After declining in recent years, unions appear to be making a comeback – and a large contributor is the cannabis industry, according to a report from Weedmaps.
Retail operations, in particular, have seen a resurgence in interest in unions, in large part due to the “essential” designation during the COVID-19 pandemic. Workers at companies like Amazon and Starbucks started banding together to leverage collective bargaining with this new recognition of their role in the U.S. economy.
Many corporations were not nearly as keen on this as the workers. For example, Amazon appealed the union vote won by workers at its Staten Island, New York, facility to the National Labor Relations Board. That appeal was rejected this week.
While the embrace is broad, cannabis companies accounted for 62% of retail union win gains between 2019 and 2021, according to analysis of NLRB union votes done by Bloomberg Law.
This is significant, in part, because the cannabis industry is still getting started, with employment growth expected to be vast over the next five years, especially if efforts for federal legalization come to fruition.
New Frontier data estimates that cannabis employment would exceed 1.6 million by 2025 if that happens. That’s roughly equivalent to the number of engineers in the U.S. in 2021, the latest data available from the Bureau of Labor Statistics.
What Does Unionizing Mean For The Cannabis Industry?
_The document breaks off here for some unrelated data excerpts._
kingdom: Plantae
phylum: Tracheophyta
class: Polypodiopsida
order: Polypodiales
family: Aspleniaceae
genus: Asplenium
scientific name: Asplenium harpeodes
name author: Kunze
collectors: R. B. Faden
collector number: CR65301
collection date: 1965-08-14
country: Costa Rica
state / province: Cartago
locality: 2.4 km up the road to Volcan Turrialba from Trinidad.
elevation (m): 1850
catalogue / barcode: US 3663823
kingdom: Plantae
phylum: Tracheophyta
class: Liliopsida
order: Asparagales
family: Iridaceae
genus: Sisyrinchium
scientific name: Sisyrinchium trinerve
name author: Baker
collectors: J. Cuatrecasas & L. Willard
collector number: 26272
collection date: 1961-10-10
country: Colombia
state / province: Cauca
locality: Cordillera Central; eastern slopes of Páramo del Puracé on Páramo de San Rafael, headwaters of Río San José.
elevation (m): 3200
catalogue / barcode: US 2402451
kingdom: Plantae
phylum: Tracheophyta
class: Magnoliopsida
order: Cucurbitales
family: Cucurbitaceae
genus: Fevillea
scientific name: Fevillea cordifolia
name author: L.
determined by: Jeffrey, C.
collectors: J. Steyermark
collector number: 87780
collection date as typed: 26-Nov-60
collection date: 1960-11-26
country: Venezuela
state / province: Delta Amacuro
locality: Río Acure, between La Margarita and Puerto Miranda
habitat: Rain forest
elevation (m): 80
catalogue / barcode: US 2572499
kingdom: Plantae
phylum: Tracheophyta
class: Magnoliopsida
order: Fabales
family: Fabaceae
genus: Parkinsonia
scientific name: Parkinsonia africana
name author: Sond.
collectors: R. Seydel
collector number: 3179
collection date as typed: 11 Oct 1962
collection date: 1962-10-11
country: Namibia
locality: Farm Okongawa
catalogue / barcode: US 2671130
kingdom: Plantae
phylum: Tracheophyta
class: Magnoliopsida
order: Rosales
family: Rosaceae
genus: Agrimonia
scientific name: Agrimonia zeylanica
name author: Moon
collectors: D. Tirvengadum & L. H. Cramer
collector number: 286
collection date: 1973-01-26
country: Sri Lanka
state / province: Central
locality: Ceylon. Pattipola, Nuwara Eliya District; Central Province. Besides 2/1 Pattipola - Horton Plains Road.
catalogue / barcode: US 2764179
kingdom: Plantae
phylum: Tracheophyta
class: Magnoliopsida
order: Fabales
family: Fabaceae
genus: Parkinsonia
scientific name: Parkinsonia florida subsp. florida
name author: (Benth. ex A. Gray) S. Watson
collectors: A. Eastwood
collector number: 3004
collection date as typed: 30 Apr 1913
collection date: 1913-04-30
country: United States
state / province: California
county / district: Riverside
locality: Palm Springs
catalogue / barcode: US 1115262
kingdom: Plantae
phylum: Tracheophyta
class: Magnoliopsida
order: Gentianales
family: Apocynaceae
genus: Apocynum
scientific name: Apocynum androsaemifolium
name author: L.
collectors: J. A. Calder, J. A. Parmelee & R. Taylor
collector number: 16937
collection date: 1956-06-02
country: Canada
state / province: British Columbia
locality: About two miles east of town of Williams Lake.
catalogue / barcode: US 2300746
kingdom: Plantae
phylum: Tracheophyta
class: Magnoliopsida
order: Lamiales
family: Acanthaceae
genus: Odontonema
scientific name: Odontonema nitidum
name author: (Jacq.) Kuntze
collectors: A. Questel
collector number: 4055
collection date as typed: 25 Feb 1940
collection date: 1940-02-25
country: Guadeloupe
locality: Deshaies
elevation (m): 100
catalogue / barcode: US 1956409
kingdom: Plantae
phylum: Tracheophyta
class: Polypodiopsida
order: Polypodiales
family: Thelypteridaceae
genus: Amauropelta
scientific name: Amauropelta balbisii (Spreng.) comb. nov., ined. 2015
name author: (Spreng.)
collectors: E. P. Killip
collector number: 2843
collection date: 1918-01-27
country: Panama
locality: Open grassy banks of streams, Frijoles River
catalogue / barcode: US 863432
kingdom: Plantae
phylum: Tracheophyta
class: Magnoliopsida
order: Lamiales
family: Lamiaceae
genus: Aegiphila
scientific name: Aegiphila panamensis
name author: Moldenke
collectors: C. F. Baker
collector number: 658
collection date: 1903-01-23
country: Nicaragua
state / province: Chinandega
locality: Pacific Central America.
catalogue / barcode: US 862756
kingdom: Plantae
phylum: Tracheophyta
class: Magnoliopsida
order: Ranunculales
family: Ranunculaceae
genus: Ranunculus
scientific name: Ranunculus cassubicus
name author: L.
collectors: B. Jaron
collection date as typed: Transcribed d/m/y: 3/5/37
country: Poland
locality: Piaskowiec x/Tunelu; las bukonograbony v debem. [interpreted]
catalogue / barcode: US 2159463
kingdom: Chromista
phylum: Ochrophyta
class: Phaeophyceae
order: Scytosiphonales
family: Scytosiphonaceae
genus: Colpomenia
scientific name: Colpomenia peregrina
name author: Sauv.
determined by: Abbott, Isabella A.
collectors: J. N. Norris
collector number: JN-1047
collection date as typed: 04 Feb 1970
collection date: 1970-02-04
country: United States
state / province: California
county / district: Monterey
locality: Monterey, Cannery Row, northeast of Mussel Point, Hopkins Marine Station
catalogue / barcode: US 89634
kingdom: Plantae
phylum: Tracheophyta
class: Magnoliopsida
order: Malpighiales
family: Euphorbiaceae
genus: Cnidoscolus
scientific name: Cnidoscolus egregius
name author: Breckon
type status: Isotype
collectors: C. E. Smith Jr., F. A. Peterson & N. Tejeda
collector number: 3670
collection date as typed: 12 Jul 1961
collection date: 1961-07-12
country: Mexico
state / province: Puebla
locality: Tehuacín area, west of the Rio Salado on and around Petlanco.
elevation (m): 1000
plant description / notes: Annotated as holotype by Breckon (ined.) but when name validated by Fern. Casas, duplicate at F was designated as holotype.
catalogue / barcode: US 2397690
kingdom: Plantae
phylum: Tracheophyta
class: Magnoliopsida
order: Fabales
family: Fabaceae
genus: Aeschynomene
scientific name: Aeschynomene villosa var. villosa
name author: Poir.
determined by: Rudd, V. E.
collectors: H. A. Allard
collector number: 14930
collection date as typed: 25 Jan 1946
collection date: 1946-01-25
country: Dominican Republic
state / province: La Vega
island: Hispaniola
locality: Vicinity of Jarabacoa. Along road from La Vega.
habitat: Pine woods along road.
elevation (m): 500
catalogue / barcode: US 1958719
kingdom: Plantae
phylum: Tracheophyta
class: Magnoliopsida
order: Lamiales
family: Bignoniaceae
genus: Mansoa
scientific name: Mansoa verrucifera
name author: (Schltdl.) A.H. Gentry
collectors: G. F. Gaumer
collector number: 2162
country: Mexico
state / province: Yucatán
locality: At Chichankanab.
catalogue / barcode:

Organizers often tout the advantages of unions on wages and benefits, as well as safety provisions. But the cannabis industry could see additional positives due to its nascent nature, according to the Weedmaps report.
“It also plays a significant role in ‘professionalizing’ the nascent cannabis industry and the image of the people working within it, whether they carry a union membership card or not,” the report said. “Unionization enhances the cannabis workplace as a legitimate business that is part of a multibillion-dollar sector of the American economy.”
Over the last decade, the United Food and Commercial Workers union has been actively trying to recruit members of the cannabis industry through its “Cannabis Workers Rising” campaign. The Teamsters have also been actively involved.
To date, most of the activity around unionization has been focused in California, Illinois and in the Northeast, places where unions have solid histories to begin with.